:: RECORDS FOR THE EXERCISE ::

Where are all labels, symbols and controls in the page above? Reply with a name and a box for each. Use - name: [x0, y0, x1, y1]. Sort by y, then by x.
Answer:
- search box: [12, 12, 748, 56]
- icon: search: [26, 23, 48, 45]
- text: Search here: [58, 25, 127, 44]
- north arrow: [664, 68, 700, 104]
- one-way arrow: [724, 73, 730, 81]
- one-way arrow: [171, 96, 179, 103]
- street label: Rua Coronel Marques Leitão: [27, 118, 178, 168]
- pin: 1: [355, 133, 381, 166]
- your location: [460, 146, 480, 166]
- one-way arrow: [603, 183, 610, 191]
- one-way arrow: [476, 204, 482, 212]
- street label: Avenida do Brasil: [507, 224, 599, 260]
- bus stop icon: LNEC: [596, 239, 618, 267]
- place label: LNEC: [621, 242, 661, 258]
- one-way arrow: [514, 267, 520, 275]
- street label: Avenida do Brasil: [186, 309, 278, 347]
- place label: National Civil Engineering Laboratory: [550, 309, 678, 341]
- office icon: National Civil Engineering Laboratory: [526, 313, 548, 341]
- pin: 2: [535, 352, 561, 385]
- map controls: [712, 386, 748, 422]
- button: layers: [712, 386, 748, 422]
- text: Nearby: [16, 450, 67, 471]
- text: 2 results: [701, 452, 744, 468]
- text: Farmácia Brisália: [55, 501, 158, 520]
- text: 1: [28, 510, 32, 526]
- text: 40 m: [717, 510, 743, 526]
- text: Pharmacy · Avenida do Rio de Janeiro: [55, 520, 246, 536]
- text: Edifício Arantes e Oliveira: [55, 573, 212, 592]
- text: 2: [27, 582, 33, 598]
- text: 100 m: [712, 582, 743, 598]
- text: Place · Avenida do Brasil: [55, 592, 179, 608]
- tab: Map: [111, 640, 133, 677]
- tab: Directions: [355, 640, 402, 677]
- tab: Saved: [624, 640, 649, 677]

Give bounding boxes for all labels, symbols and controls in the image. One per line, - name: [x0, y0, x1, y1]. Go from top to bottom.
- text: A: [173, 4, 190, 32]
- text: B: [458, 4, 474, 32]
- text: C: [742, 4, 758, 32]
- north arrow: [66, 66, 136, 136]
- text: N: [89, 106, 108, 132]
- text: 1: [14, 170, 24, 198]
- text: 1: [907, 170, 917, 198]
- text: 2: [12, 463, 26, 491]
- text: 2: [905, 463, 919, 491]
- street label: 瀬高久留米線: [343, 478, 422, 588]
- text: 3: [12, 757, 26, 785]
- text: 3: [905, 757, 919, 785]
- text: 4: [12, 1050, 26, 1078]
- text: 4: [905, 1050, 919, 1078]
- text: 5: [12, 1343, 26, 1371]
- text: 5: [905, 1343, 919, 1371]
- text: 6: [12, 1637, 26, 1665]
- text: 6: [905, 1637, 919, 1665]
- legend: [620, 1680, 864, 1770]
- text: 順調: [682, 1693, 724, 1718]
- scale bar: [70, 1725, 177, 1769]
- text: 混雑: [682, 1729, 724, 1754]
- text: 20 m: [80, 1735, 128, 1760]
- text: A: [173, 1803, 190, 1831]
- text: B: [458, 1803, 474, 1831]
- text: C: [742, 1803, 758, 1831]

:: PROBLEM REQUIREMENTS ::
Every line of the listing that includes the word "Avenida" belongs in the answer.

:: FINISHED EXERCISE ::
- street label: Avenida do Brasil: [507, 224, 599, 260]
- street label: Avenida do Brasil: [186, 309, 278, 347]
- text: Pharmacy · Avenida do Rio de Janeiro: [55, 520, 246, 536]
- text: Place · Avenida do Brasil: [55, 592, 179, 608]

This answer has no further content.